Publié dans Médiabask, 04/2019
Drôle de coïncidence, lors de l’hommage rendu à un grand-oncle, resté communiste jusqu’à son dernier souffle : dans les citations de Pierre Laurent, récent patron du PCF, faites par ses camarades de section, j’ai reconnu des mots entendus quelques années plus tôt à l’occasion d’un séminaire à l’Insead, un des hauts-lieux du libéralisme économique.
« Être maître de son destin », une utopie commune aux révolutionnaires et aux Golden boys?
Dans la théorie, je crois que si. Schématiquement, le marxisme cherche à libérer les masses ouvrières de leur « aliénation », la privation des fruits de leur travail par les méthodes productivistes.
Au même titre, « l’entrepreneuriaslime » met en avant la liberté individuelle, exaltée par la création de valeurs économiques et sociales.
Mais alors, si les pensées de gauche et de droite se retrouvent dans leurs objectifs, le « en même temps » ne pourrait-il pas changer ou sauver le monde ?
Ce serait sans compter sur une autre aliénation, cette fois plus psychologique qu’économique ou sociale, c’est que le monde marche sur la tête.
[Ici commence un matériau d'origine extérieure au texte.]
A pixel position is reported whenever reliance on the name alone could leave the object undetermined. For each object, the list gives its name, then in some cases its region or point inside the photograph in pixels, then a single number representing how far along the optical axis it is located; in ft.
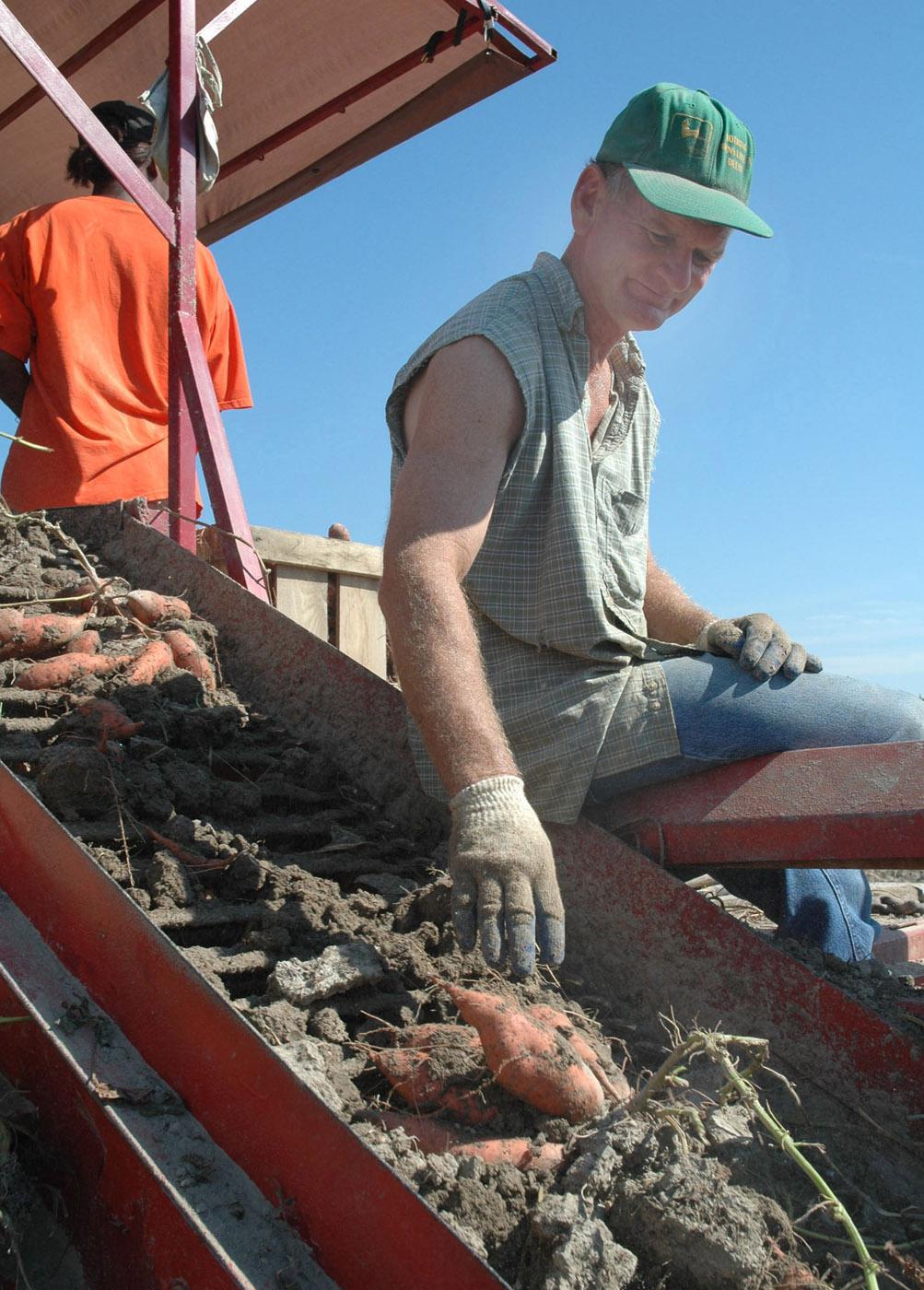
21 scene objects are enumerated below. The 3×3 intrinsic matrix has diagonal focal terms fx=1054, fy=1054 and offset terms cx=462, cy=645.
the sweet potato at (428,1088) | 4.76
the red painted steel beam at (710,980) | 5.58
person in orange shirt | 12.32
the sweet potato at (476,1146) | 4.49
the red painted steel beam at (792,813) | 5.84
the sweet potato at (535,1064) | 4.71
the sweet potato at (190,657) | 8.89
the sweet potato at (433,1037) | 5.08
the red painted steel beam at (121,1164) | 3.98
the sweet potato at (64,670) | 7.95
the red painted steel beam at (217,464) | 11.86
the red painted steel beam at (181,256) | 12.46
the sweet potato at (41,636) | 8.43
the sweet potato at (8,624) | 8.38
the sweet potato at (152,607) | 9.27
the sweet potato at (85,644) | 8.53
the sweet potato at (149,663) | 8.27
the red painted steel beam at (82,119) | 11.85
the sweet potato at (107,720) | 7.38
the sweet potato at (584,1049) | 5.03
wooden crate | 13.69
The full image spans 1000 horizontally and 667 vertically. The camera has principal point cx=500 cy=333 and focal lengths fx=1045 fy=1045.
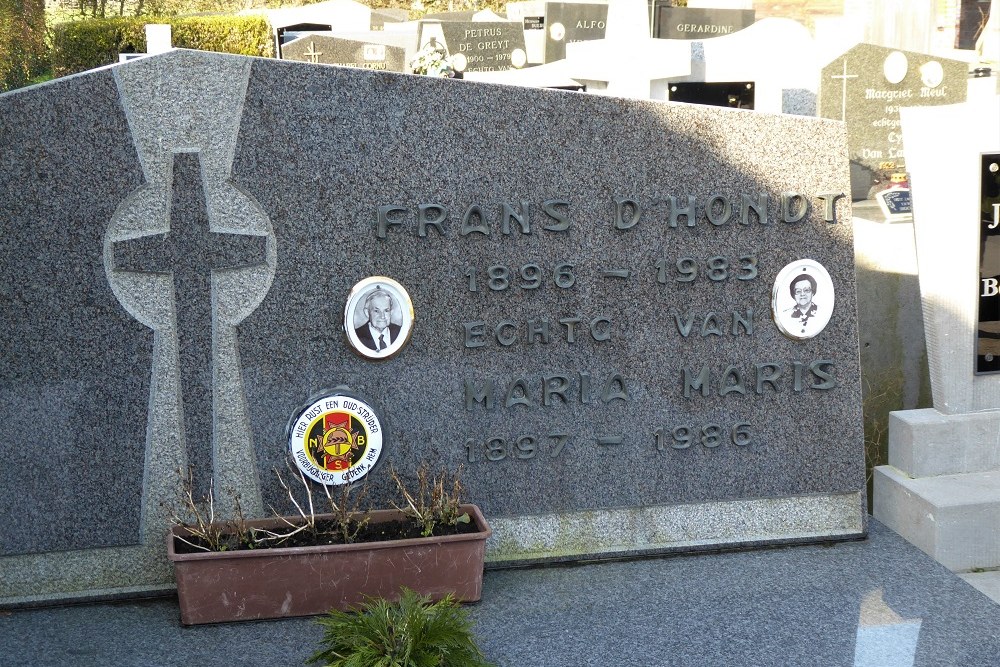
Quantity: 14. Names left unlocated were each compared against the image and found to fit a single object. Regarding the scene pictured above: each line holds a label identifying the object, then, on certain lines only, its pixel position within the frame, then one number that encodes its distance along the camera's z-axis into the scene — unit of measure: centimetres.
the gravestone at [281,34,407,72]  1413
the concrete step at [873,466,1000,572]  435
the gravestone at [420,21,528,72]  1416
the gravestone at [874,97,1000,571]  443
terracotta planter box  358
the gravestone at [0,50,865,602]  372
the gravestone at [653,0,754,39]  1268
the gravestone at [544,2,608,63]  1377
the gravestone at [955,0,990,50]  1586
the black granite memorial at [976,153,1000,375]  450
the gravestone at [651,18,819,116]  724
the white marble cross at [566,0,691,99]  726
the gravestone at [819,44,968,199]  748
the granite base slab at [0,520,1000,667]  342
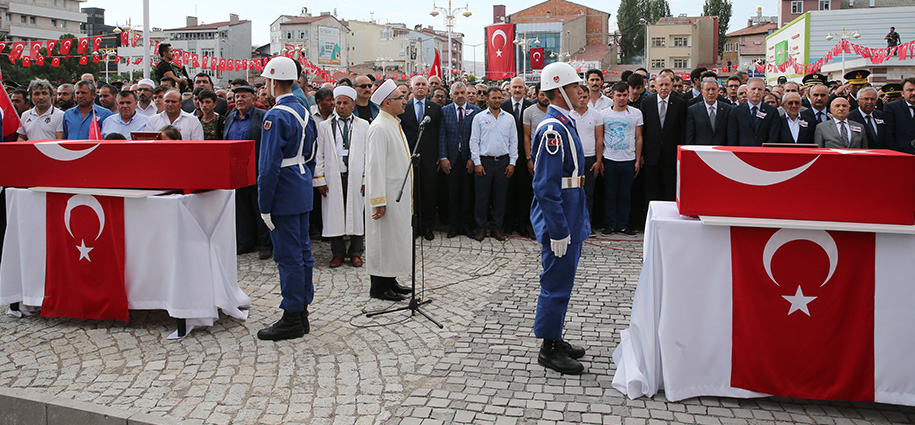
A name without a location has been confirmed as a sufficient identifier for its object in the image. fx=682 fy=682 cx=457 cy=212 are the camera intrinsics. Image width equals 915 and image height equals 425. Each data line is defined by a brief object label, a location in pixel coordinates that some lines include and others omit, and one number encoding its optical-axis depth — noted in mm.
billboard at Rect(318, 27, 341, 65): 90562
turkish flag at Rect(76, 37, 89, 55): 17062
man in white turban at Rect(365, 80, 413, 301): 6504
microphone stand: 6070
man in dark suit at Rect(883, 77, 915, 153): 8750
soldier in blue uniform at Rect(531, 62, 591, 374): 4551
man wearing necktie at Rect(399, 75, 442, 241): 9828
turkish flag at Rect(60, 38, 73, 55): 17766
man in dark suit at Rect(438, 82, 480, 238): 9875
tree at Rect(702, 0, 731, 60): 83125
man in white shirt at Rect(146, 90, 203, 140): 8367
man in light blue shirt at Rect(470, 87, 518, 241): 9578
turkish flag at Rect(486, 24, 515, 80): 32375
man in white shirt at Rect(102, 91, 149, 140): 8227
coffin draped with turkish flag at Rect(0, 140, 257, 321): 5637
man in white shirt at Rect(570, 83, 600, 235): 9914
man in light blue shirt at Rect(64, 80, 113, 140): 8445
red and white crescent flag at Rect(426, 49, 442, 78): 17122
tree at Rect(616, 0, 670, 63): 84375
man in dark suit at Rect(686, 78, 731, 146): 9758
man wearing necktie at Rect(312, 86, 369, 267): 8094
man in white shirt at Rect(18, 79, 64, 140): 8578
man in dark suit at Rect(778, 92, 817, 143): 9289
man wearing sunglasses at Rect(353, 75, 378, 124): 8602
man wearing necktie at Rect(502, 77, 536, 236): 10211
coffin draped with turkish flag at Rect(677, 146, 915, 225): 4016
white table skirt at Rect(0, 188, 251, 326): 5605
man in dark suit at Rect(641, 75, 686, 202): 10148
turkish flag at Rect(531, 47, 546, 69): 36250
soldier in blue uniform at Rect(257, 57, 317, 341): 5387
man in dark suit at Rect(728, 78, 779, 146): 9508
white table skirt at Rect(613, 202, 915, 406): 4305
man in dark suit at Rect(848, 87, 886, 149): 8781
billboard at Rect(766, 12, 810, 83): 35375
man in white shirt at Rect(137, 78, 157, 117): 9609
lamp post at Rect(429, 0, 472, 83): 30016
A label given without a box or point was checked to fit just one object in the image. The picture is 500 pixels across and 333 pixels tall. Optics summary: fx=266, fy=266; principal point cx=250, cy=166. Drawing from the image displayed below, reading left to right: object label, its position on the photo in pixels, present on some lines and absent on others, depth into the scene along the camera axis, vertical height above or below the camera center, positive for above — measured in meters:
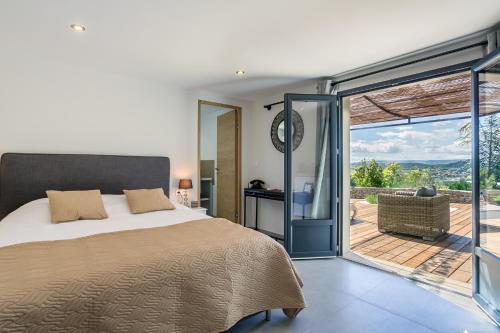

Et les exemples abondent !
On sait bien que les libérateurs marxistes ont souvent glissé vers l’autoritarisme.
Au même titre, les plus brillants entrepreneurs libéraux sont devenus les chantres des monopoles privés, et de la délirante accumulation de richesses.
Moteur de l’économie mondiale, la Chine pratique une drôle de synthèse entre un libéralisme décomplexé, et la main de fer du parti communiste sur la vie politique de Pékin.
Espoir d’une économie de la connaissance, le digital asservit ses consommateurs via les tunnels logiques des applications, qui négligent le libre-arbitre, ou des adhésions ou abonnements souscrits à des conditions léonines.
Pour se soulever, printemps arabes ou gilets jaunes utilisent la gratuité des réseaux sociaux, qui se révèlent être les pires machines d’asservissement des masses, par des techniques addictives et la captation des données personnelles.
Pour se défendre, les peuples font appel aux plus bavards démagogues.
Au nom de l’intérêt général, européen, national ou local, politiques et administrations inventent des normes qui entravent la liberté individuelle.
Les services publics, au nom d’un principe mal compris de rentabilité, perdent leur essence.
Plus près de nous, les zélateurs de la décentralisation la réclament à grands cris, à la condition implicite qu’elle s’arrête à leur propre échelon et renforce leur petit pouvoir.
Dans ces temps troublés, et face aux formes modernes de l’aliénation, les esprits libres doivent défendre la mère des utopies : la liberté individuelle, comme substance et ciment de l’humanité.